> **Explore the material**
1. Give every URL that appears in the nbtree mailing-list thread below.
2. Answer these questions from the nbtree mailing-list thread below:
(a) On what day and at what time did Tom Lane write the message that Peter Geoghegan quotes?
(b) Who, according to Peter Geoghegan, wanted to fix the problem by more or less doing what he proposes?
(c) What does Tom Lane say the actual problem was?

> **Text excerpt**
Re: "Write amplification" is made worse by "getting tired" whileinserting into nbtree secondary indexes (Was: Why B-Tree suffix truncation matters)
From
Peter Geoghegan
Date:
On Tue, Jul 17, 2018 at 1:29 PM, Tom Lane <tgl@sss.pgh.pa.us> wrote: > Yeah ... if memory serves, there were specific usage patterns where > that hack made things way better than they'd been before. (I do not > recall if the hack itself was mine, but I think I can be blamed for > the "getting tired" comment ...) I'd suggest git blaming your way > to the commit that put that in, and then checking the hackers archives > around that date for more info. I've done plenty of research into the history of this hack. It was your work, but it does actually make sense in the context of today's nbtree code. It is essential with scankey-wise duplicates, since groveling through hundreds or even thousands of pages full of duplicates to find free space (and avoid a page split) is going to have a very serious downside for latency. Vadim wanted to fix the problem by more or less doing what I propose [1], though he never got into figuring out how to make that practical (i.e. how to make it not bloat up internal pages, which must represent heap TID as just another part of the key space). Having unique keys isn't just assumed by Lehman & Yao; I think that it's assumed by most or all real-world B-Tree implementations. [1] https://www.postgresql.org/message-id/18788.963953289@sss.pgh.pa.us -- Peter Geoghegan
Re: "Write amplification" is made worse by "getting tired" while inserting into nbtree secondary indexes (Was: Why B-Tree suffix truncation matters)
From
Tom Lane
Date:
Peter Geoghegan <pg@bowt.ie> writes: > I've done plenty of research into the history of this hack. It was > your work, but it does actually make sense in the context of today's > nbtree code. It is essential with scankey-wise duplicates, since > groveling through hundreds or even thousands of pages full of > duplicates to find free space (and avoid a page split) is going to > have a very serious downside for latency. Well, the actual problem was O(N^2) behavior: https://www.postgresql.org/message-id/2378.967216388%40sss.pgh.pa.us https://git.postgresql.org/gitweb/?p=postgresql.git&a=commitdiff&h=40549e9cb5abd2986603883e4ab567dab34723c6 I certainly have no objection to improving matters, but let's be sure we don't re-introduce any two-decade-old problems. regards, tom lane
Re: "Write amplification" is made worse by "getting tired" whileinserting into nbtree secondary indexes (Was: Why B-Tree suffix truncation matters)

> **Data provided**
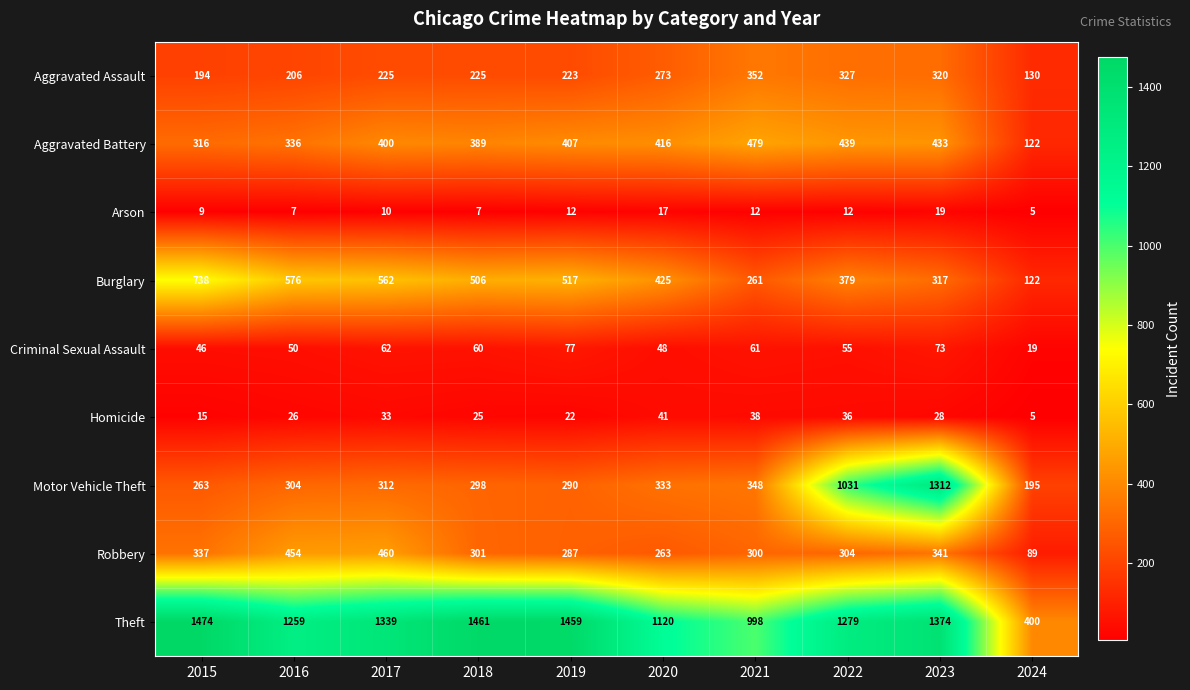

What is the sum of all Burglary values?

4403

> **Activity answers**
1.
https://www.postgresql.org/message-id/18788.963953289@sss.pgh.pa.us
https://www.postgresql.org/message-id/2378.967216388%40sss.pgh.pa.us
https://git.postgresql.org/gitweb/?p=postgresql.git&a=commitdiff&h=40549e9cb5abd2986603883e4ab567dab34723c6

2.
(a) Tuesday, July 17, 2018, at 1:29 PM.
(b) Vadim.
(c) O(N^2) behavior.